Extracted page text data
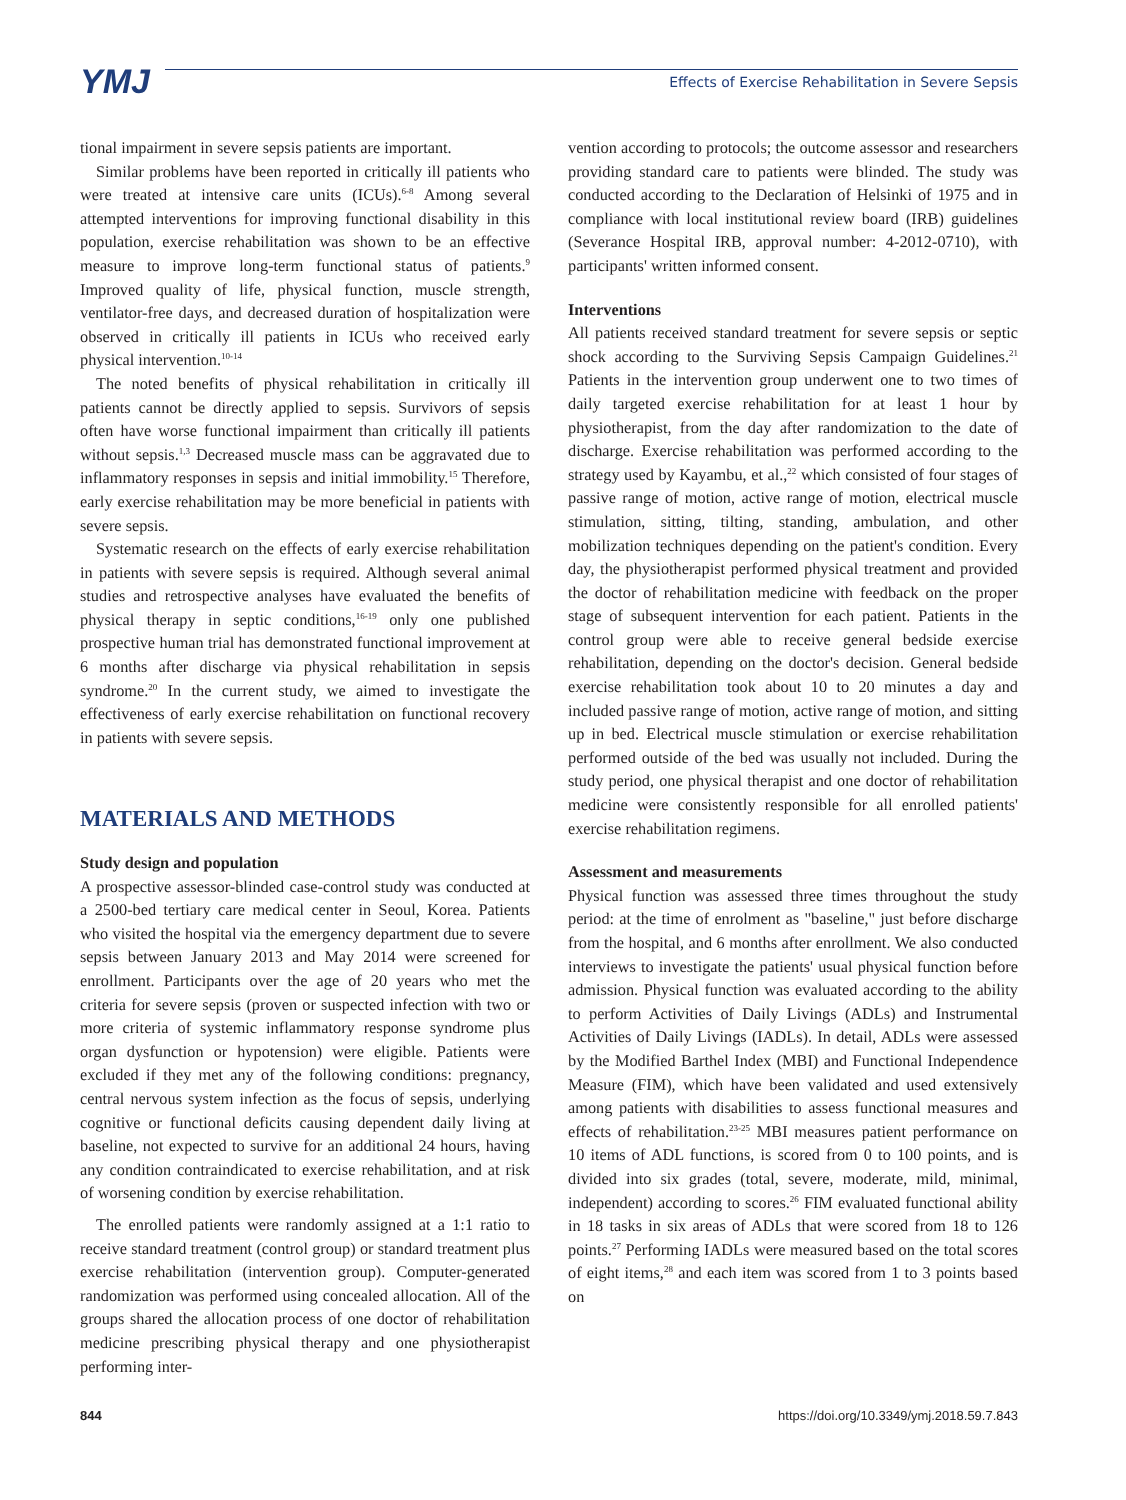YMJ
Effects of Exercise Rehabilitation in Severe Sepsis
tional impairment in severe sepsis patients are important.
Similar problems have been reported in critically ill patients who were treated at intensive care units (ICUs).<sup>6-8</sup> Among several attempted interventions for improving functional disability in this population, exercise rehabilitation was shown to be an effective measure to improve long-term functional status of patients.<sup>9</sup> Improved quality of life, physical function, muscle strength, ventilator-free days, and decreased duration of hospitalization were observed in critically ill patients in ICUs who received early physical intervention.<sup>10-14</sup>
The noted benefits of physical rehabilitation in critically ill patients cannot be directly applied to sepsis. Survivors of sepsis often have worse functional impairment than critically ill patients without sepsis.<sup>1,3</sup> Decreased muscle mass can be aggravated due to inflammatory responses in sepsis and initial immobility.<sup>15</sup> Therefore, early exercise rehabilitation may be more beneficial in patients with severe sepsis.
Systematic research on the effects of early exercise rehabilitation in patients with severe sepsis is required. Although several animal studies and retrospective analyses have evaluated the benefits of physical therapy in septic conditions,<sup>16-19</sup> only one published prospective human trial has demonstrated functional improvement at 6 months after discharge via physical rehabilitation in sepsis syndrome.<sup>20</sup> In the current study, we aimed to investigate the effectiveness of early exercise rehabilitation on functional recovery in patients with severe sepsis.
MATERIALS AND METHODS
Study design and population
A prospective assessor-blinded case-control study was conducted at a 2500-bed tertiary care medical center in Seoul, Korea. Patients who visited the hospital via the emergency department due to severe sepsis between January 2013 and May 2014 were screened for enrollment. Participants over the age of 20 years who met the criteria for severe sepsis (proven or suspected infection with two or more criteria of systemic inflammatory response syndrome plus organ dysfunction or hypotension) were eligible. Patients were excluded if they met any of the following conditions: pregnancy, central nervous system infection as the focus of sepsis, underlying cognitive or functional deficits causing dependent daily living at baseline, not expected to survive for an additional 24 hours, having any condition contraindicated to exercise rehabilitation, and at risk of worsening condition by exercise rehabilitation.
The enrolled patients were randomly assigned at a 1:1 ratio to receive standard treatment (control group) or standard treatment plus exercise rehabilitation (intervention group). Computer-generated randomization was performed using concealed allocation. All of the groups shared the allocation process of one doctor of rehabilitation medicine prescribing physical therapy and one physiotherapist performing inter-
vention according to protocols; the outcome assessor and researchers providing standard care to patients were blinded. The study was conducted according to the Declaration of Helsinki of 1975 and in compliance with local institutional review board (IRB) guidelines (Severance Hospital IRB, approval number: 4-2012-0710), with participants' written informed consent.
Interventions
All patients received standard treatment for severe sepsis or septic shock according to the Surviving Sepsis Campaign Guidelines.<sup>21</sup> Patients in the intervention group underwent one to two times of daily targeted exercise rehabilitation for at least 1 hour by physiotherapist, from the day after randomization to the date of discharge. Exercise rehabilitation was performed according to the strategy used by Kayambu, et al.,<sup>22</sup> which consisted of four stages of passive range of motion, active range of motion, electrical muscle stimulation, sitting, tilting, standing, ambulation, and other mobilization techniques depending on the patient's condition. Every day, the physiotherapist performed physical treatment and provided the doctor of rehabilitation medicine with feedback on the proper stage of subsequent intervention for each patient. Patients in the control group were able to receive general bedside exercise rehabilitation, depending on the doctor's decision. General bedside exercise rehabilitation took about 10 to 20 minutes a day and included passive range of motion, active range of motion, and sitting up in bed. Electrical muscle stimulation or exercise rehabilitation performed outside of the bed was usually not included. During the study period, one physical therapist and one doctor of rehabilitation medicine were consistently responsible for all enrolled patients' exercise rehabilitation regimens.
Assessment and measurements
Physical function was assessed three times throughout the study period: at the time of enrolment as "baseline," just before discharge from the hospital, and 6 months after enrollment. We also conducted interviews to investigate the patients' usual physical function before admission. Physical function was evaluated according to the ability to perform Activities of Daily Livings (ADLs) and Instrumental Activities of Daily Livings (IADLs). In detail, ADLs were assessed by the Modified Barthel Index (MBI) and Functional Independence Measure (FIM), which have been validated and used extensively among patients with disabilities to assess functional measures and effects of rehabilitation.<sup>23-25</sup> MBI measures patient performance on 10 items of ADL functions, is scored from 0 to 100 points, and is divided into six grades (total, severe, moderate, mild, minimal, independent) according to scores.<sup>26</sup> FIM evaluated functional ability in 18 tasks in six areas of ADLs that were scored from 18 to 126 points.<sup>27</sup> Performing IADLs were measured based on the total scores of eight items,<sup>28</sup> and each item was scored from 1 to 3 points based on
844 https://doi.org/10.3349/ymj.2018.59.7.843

---

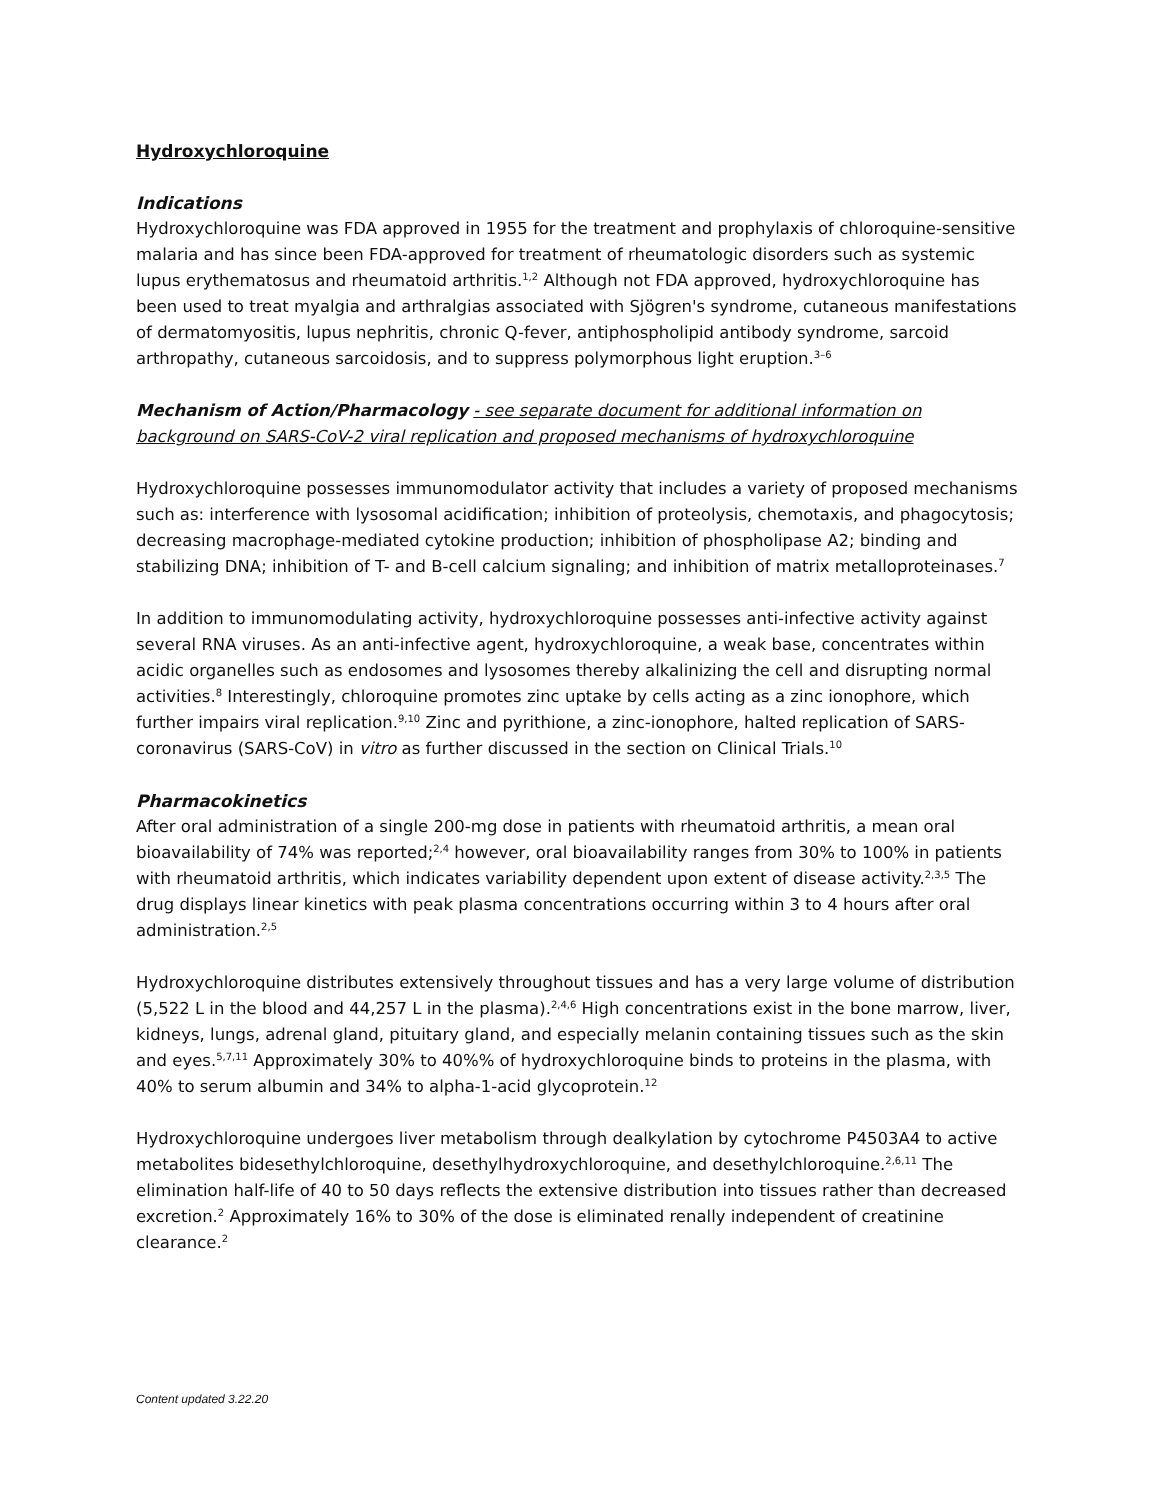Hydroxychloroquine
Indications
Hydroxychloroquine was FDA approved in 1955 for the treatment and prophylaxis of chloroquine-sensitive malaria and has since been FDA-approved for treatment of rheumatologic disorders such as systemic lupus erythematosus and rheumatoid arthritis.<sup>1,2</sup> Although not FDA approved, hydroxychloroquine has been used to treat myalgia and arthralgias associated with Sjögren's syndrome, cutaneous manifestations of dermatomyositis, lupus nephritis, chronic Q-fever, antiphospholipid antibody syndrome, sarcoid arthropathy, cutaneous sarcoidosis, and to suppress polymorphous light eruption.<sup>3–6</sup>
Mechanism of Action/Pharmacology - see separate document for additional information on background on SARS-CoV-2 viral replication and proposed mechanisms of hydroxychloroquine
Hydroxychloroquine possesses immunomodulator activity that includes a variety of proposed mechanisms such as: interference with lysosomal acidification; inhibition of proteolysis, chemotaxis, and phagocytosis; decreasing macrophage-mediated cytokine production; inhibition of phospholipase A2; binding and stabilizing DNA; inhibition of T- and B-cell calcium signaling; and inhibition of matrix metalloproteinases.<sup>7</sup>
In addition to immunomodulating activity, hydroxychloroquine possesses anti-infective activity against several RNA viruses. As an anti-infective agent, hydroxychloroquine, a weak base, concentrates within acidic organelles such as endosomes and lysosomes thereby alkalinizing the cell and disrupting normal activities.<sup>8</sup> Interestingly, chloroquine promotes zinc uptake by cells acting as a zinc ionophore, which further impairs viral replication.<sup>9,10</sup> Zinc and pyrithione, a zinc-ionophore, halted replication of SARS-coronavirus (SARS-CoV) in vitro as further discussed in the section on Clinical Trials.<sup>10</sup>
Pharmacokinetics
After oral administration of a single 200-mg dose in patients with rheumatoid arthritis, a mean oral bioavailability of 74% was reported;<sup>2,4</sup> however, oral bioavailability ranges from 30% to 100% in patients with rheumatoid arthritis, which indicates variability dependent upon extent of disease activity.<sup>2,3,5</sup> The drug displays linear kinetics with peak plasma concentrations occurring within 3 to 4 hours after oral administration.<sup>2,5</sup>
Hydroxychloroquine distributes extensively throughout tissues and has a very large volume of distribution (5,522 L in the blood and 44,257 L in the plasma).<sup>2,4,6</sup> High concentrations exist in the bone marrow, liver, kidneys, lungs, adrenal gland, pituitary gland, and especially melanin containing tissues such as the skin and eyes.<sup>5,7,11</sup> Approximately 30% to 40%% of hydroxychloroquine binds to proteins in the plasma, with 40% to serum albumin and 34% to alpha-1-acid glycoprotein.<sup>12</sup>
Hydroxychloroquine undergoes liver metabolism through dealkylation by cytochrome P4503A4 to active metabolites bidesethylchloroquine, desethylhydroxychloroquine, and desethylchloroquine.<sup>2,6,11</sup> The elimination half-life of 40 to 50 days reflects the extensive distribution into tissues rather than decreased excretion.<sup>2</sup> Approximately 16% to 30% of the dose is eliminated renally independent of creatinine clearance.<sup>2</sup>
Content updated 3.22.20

Task to complete: Beginning at the line with "Hydroxychloroquine was FDA" and ending at the line with "Pharmacokinetics", reproduce each line of the data above exactly, and add no other lines.

Answer to this task:
Hydroxychloroquine was FDA approved in 1955 for the treatment and prophylaxis of chloroquine-sensitive malaria and has since been FDA-approved for treatment of rheumatologic disorders such as systemic lupus erythematosus and rheumatoid arthritis.<sup>1,2</sup> Although not FDA approved, hydroxychloroquine has been used to treat myalgia and arthralgias associated with Sjögren's syndrome, cutaneous manifestations of dermatomyositis, lupus nephritis, chronic Q-fever, antiphospholipid antibody syndrome, sarcoid arthropathy, cutaneous sarcoidosis, and to suppress polymorphous light eruption.<sup>3–6</sup>
Mechanism of Action/Pharmacology - see separate document for additional information on background on SARS-CoV-2 viral replication and proposed mechanisms of hydroxychloroquine
Hydroxychloroquine possesses immunomodulator activity that includes a variety of proposed mechanisms such as: interference with lysosomal acidification; inhibition of proteolysis, chemotaxis, and phagocytosis; decreasing macrophage-mediated cytokine production; inhibition of phospholipase A2; binding and stabilizing DNA; inhibition of T- and B-cell calcium signaling; and inhibition of matrix metalloproteinases.<sup>7</sup>
In addition to immunomodulating activity, hydroxychloroquine possesses anti-infective activity against several RNA viruses. As an anti-infective agent, hydroxychloroquine, a weak base, concentrates within acidic organelles such as endosomes and lysosomes thereby alkalinizing the cell and disrupting normal activities.<sup>8</sup> Interestingly, chloroquine promotes zinc uptake by cells acting as a zinc ionophore, which further impairs viral replication.<sup>9,10</sup> Zinc and pyrithione, a zinc-ionophore, halted replication of SARS-coronavirus (SARS-CoV) in vitro as further discussed in the section on Clinical Trials.<sup>10</sup>
Pharmacokinetics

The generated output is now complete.